REQUIREMENT 1 — From the listing of mounted plant specimens, retype the lines between the line holding "family: Gesneriaceae" and the line holding "state / province: Magdalena", inclusive.

EXTRACT —
## begin
Re: PDF images problem

From steve.brophy@altarum.org
DateThu, 11 Jul 2002 15:14:13 -0400
Subject Re: PDF images problem
I'm also having a problem with PDF images which might be related to the
pdftohtml version.

Using greenstone 2.38 on Windows NT, the pdf file import works fine except
for the files with security on them. Those result in the pdftohtml
(version 3.1) program error of "decryption support not included"

I tried installing the pdftohtml.exe v3.4, as the newer versions do not
have the encryption restriction, along with the ghostscript 'gswin32c'
program. This setup extracts the text from all the pdf files, but
doesn't do images for any of them. Running the 'pdftohtml.exe' program
directly only creates the .html output file, plus occasionally some .jpeg
files, but none of the .ppm files or the "image.log" file.

Is the greenstone 'pdftohtml.exe' program customized to work with ppm
images, or has the pdftohtml program changed its image support along the
way? Could this be a problem with my windows pdftohtml or ghostscript
setup, or a more general situation similar to what Elias is seeing?
## end
Data excerpts —
## begin
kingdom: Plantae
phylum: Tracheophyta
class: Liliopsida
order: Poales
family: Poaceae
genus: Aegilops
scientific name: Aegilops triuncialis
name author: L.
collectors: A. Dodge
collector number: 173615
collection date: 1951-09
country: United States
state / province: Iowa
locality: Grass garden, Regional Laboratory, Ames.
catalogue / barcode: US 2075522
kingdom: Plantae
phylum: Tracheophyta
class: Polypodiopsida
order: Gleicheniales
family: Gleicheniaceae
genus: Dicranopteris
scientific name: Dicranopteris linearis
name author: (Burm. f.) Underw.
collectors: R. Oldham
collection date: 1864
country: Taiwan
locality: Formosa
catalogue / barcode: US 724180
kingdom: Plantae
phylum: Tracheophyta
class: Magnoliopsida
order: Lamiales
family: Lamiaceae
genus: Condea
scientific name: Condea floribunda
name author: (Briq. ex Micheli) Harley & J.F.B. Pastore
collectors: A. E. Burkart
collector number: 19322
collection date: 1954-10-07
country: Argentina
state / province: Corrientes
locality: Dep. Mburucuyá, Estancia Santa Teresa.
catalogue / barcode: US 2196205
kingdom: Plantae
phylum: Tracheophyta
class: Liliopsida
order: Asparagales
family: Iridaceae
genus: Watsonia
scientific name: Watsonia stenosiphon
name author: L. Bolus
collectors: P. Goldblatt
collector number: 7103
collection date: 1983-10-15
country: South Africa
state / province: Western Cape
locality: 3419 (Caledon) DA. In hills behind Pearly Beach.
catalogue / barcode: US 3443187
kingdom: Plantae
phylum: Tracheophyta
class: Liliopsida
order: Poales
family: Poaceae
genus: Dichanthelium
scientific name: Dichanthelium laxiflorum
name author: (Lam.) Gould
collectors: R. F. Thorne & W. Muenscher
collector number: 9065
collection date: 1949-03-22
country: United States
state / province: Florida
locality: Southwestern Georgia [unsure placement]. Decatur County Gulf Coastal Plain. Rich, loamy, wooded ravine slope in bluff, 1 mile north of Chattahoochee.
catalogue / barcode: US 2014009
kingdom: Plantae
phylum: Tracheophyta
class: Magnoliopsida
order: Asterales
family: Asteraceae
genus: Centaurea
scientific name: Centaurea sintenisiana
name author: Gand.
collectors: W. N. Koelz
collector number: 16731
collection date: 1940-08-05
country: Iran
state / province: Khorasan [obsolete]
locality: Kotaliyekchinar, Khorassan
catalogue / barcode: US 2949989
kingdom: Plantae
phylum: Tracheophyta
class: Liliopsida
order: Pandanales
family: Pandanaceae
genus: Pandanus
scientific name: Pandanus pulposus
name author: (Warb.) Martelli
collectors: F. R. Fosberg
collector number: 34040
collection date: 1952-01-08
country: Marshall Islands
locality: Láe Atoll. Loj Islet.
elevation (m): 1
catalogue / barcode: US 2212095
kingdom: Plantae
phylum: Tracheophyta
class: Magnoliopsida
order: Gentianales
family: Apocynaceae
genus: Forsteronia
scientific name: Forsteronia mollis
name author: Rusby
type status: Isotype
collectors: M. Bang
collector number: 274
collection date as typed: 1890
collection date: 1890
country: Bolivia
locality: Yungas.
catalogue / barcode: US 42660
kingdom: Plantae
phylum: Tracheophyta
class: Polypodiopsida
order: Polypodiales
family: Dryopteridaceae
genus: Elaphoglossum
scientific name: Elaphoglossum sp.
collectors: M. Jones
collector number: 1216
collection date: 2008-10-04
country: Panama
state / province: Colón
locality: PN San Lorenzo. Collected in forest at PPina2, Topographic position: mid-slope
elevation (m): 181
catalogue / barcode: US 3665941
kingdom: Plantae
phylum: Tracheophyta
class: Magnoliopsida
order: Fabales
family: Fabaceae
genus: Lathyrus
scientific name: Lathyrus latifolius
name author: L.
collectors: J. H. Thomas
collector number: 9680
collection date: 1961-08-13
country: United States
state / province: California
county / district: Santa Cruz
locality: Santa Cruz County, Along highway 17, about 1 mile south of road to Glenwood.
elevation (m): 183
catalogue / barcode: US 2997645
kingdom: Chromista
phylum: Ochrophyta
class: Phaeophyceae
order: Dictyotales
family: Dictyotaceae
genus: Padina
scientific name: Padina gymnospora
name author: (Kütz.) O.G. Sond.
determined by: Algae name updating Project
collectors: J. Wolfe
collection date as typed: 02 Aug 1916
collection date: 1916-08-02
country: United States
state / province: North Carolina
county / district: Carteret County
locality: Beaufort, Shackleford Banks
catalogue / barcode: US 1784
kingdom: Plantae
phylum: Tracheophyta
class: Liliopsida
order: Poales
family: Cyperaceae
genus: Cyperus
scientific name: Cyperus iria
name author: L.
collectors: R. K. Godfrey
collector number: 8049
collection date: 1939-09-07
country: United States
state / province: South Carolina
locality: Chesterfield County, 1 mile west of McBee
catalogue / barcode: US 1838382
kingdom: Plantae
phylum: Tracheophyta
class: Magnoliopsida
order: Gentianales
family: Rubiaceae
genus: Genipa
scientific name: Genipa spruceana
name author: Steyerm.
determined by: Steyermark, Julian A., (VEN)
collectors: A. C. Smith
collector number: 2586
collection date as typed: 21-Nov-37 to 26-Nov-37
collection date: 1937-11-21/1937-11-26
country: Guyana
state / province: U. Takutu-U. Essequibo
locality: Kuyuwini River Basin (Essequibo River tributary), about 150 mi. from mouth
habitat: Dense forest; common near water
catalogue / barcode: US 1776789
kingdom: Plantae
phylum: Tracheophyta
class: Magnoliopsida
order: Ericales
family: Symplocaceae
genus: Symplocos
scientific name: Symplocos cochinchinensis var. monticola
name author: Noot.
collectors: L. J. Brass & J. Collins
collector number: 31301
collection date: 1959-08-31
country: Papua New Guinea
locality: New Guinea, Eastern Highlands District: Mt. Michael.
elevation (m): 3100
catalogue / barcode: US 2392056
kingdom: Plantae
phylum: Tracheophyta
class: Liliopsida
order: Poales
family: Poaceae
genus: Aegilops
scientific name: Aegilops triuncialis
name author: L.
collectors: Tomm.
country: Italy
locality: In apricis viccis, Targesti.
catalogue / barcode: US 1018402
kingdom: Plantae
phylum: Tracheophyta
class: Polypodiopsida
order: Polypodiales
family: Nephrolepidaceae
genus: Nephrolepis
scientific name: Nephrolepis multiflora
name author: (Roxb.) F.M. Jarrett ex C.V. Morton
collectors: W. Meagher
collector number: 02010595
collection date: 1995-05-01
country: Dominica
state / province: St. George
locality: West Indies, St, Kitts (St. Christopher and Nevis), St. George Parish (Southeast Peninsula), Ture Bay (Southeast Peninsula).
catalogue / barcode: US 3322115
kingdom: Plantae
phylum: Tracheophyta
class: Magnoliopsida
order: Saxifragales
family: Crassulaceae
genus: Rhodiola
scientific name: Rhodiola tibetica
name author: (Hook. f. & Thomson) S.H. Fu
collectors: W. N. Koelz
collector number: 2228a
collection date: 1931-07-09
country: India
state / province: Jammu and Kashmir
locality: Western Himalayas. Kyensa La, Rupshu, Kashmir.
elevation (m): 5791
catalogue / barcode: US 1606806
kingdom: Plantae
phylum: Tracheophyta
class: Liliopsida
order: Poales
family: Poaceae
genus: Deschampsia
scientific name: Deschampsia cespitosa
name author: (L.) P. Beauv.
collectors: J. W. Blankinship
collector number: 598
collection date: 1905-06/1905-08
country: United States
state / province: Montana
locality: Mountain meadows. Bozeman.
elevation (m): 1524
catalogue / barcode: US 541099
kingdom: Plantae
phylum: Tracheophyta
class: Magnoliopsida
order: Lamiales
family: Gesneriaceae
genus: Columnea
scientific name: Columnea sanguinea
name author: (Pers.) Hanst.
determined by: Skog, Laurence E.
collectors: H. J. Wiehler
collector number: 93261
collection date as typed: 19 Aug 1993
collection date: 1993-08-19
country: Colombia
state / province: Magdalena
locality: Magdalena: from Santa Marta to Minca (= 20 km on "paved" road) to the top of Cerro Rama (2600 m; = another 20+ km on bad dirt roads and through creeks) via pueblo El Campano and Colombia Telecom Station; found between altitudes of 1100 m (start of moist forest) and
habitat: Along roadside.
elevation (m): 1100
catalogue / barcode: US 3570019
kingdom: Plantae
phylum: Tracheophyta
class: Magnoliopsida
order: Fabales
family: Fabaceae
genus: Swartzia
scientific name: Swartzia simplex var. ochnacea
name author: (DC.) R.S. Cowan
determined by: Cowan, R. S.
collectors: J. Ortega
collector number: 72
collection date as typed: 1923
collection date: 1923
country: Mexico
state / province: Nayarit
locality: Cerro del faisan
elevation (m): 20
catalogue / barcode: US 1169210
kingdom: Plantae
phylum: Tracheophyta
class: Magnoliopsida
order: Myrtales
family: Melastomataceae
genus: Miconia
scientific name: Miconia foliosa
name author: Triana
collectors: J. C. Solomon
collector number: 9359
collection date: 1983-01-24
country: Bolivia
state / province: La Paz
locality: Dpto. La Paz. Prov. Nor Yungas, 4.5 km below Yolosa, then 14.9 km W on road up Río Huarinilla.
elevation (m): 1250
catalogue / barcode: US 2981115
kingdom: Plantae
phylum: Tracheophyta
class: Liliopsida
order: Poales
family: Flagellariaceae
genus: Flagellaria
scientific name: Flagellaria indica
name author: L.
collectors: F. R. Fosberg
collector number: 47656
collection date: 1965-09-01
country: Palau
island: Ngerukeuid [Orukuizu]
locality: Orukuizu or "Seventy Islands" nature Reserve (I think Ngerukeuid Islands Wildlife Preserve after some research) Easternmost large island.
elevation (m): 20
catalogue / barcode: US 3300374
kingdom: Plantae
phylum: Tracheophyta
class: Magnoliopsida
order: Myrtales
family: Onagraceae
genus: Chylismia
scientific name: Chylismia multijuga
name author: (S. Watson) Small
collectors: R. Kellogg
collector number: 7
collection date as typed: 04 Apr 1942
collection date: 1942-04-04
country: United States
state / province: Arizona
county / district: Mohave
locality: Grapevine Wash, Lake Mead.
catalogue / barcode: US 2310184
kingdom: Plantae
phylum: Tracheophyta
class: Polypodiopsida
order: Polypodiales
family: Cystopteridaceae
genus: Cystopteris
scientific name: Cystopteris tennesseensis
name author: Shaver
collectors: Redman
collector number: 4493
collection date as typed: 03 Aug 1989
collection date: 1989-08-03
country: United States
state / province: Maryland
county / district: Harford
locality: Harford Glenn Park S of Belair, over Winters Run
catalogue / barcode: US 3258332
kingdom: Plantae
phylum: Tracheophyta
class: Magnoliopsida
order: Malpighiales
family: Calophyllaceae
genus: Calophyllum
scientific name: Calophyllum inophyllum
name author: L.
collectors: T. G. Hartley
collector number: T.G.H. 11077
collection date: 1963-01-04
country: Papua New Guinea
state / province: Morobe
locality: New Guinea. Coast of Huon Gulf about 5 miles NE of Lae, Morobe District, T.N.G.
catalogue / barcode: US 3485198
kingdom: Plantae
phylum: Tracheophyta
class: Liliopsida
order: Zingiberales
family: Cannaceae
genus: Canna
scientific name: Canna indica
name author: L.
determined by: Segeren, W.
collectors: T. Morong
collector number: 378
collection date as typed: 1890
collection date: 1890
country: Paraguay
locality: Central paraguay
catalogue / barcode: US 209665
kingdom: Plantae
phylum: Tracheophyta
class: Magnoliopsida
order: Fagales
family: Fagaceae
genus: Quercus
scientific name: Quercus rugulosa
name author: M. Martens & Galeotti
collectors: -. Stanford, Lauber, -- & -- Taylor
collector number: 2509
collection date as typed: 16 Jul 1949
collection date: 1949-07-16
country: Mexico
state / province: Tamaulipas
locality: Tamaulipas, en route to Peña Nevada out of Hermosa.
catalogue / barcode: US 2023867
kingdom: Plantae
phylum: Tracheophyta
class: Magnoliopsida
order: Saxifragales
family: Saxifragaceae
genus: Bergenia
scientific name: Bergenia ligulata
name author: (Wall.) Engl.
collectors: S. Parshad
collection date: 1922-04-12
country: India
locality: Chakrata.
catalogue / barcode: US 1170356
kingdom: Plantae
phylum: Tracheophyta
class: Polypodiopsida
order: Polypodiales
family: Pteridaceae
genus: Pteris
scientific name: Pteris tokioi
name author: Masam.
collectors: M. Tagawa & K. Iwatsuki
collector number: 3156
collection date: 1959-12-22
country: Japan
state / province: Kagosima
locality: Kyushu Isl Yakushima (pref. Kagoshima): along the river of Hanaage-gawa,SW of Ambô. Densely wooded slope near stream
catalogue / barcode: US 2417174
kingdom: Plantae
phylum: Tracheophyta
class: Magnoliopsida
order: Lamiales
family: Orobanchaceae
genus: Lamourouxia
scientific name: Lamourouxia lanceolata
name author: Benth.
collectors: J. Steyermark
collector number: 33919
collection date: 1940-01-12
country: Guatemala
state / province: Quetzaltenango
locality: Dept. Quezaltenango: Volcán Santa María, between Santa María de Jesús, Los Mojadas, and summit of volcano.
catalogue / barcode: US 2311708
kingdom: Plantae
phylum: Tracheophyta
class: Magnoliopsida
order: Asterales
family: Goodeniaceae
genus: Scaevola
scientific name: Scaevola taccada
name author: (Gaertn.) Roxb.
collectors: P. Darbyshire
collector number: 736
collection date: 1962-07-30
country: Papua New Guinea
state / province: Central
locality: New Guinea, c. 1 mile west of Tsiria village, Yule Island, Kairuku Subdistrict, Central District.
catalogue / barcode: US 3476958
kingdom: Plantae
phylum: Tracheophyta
## end
REQUIREMENT 2 — Say whether each statement agrees with the forum post on PDF images, answering yes or no and quoting the deciding words. (a) The writer ran Greenstone 2.38 on Windows NT. (b) Running pdftohtml.exe directly produced the "image.log" file. (c) The setup with pdftohtml.exe v3.4 extracted the text from all the PDF files.

RESULT 1 —
family: Gesneriaceae
genus: Columnea
scientific name: Columnea sanguinea
name author: (Pers.) Hanst.
determined by: Skog, Laurence E.
collectors: H. J. Wiehler
collector number: 93261
collection date as typed: 19 Aug 1993
collection date: 1993-08-19
country: Colombia
state / province: Magdalena

RESULT 2 —
(a) Yes: "Using greenstone 2.38 on Windows NT"
(b) No: "none of the .ppm files or the "image.log" file"
(c) Yes: "This setup extracts the text from all the pdf files"